Last month, Dr. Anthony Fauci, the director of the National Institute of Allergy and Infectious Diseases, announced preliminary results of the ACTT-1 trial on remdesivir during a press event at the White House. Yesterday, that data was finally published in The New England Journal of Medicine. ACTT-1 was a double-blind, randomized, placebo-controlled trial of remdesivir given to patients within 72 hours of diagnosis of laboratory-confirmed SARS-CoV-2 infection in the in-patient hospital setting. 1,063 patients were randomized. The average age was 58.8 years, 64.3 percent were male. The average number of days between symptom onset and randomization to either remdesivir or placebo was 9 days. 88.7 percent of patients had "severe" covid-19 at the time of enrollment. Severe disease was defined as requiring invasive or non-invasive mechanical ventilation, requiring supplemental oxygen, oxygen saturation of <95 percent (without supplemental oxygen), or respiratory rates >23 breaths per minute. Mild and moderate disease was defined by a higher oxygen levels, and respiratory rates < 24 breaths per minute, without the need for supplemental oxygen.

The primary outcome of interest was time to recovery. Recovery was defined as either being well enough to have been released from the hospital or remaining in the hospital for infection-control purposes only (i.e. to protect their families, not due to the severity of their illness). Currently, the data are considered preliminary because the published data comprise approximately two-thirds of the enrolled patients in this study; the remaining one-third had not yet reached day 29 of their courses by the time the study was submitted for publication. The average recovery time was 11 days in the remdesivir group compared to 15 days in the placebo group. While the study was not designed to directly and properly measure mortality per se, 7.1 percent of patients receiving remdesivir died by day 14 compared to 11.9 percent in the placebo group (hazard ratio 0.7, 95% confidence interval 0.47 to 1.04). While this appears promising, rigorous scientific principles dictate that when a confidence interval straddles 1.0, no responsible conclusion can be made. Of note, remdesivir did not seem to improve time to recovery in patients were already receiving high-flow oxygen, non-invasive mechanical ventilation, mechanical ventilation, or ECMO (extracorporeal membrane oxygenation) at time of enrollment. Put another way, critically ill patients remained sick whether or not they received remdesivir.

The authors conclusions offer some perspective. They note the relatively high mortality rate in SARS-CoV-2, regardless of remdesivir. They therefore note that treatment with an antiviral drug alone such as remdesivir is unlikely to be sufficient.

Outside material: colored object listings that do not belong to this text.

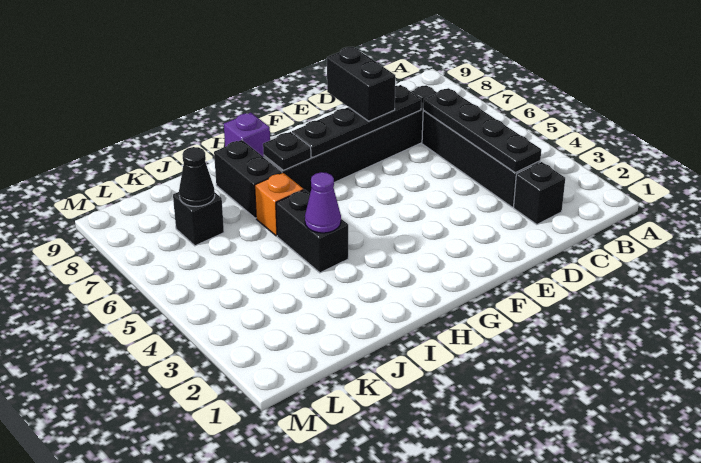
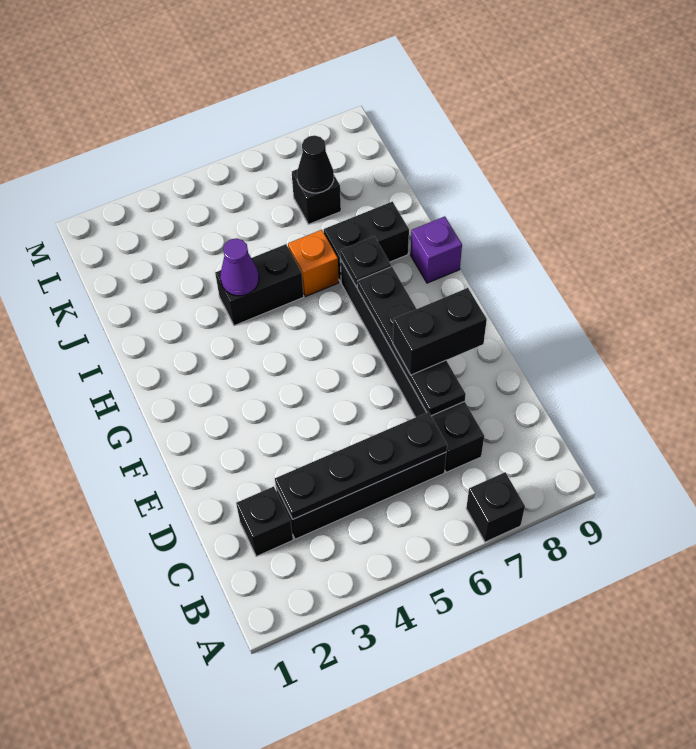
none -> black brick A7 level 1

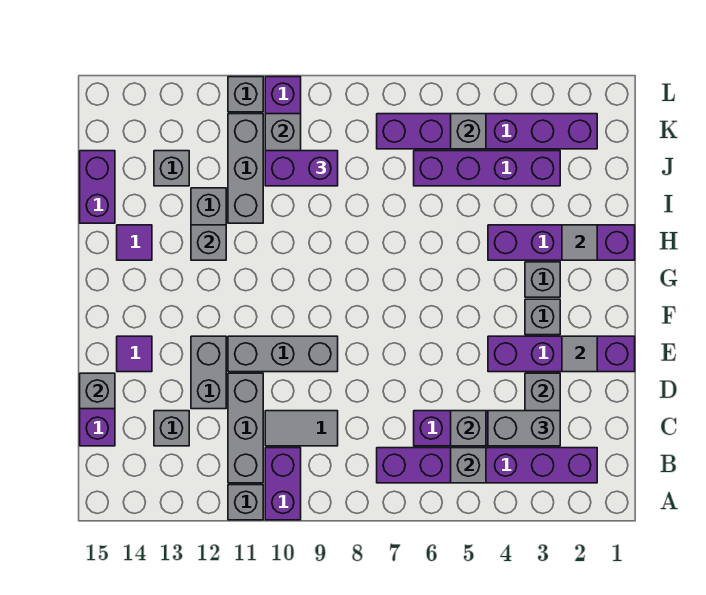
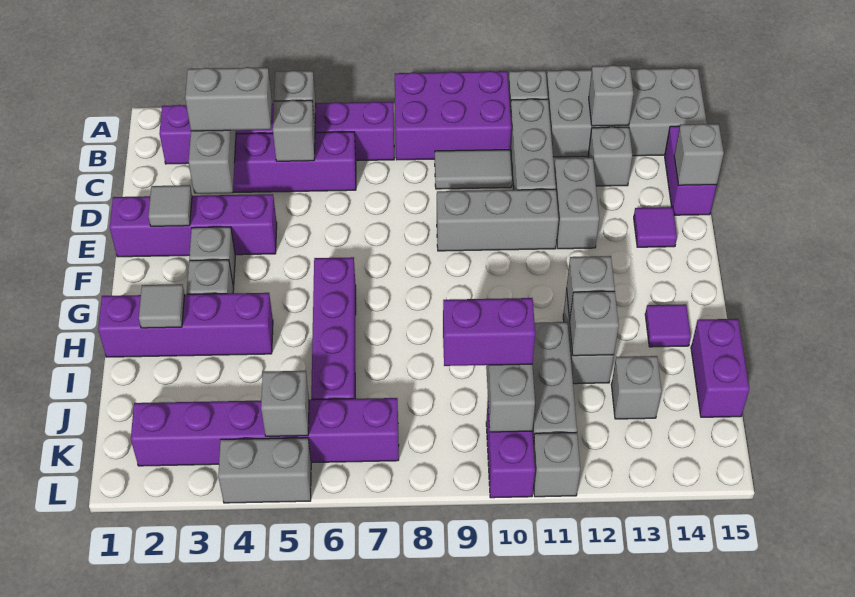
purple brick A10:B10 level 1 -> purple brick A8:B10 level 1
none -> grey brick A12:B15 level 1
none -> grey brick B13 level 2
none -> grey brick I12 level 2
purple brick J3:J6 level 1 -> purple brick G6:J6 level 1
none -> grey brick L4:L5 level 1

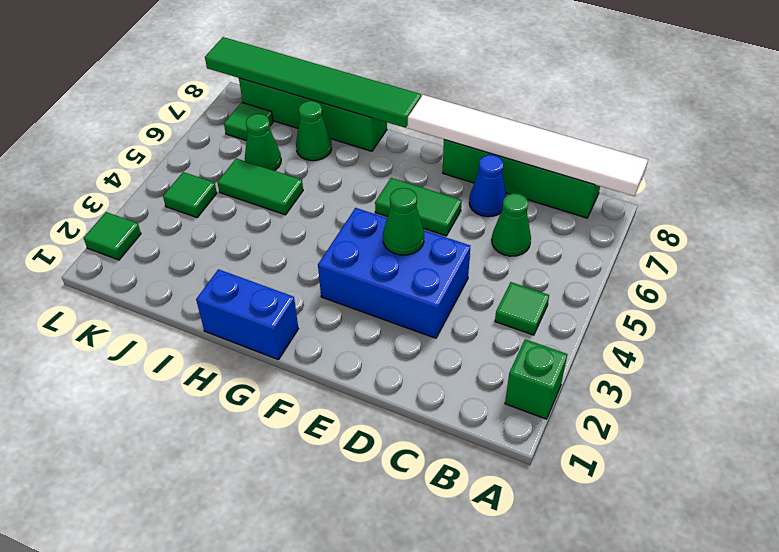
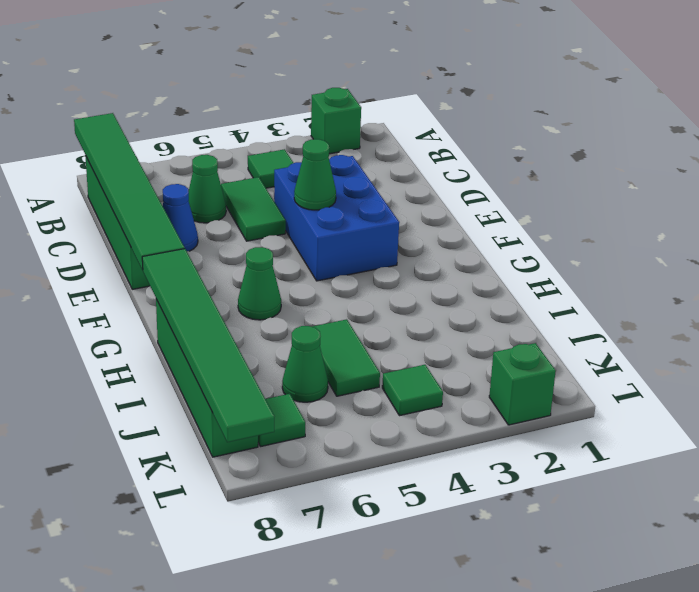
white tile A8:F8 level 2 -> green tile A8:F8 level 2
green tile E6:F6 level 1 -> green tile C5:D5 level 1
blue brick G1:H1 level 1 -> none
green cone I7 level 1 -> green cone G6 level 1
green tile L2 level 1 -> green brick L2 level 1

Although this manuscript contains only the preliminary results of the ACTT-1 trial, there appear to be two important benefits associated with use of remdesivir; one benefit for hospitals and one for patients. For hospitals, remdesivir use reduces length of stay, which could be important during any future surges that occur during the pandemic when resources may become limited. For patients, there appears to be a preliminary signal that remdesivir may decrease mortality. Although follow-up data through day 29 is needed for approximately one-third of patients in the ACTT-1 trial, as well as patient-level analyses of mortality, the results of this trial are promising. Nevertheless, even if the absolute difference in mortality turns out to be statistically significant once all the results are accounted for, it appears that approximately 21 severely ill covid-19 patients would need to be given remdesivir in order to save a single life.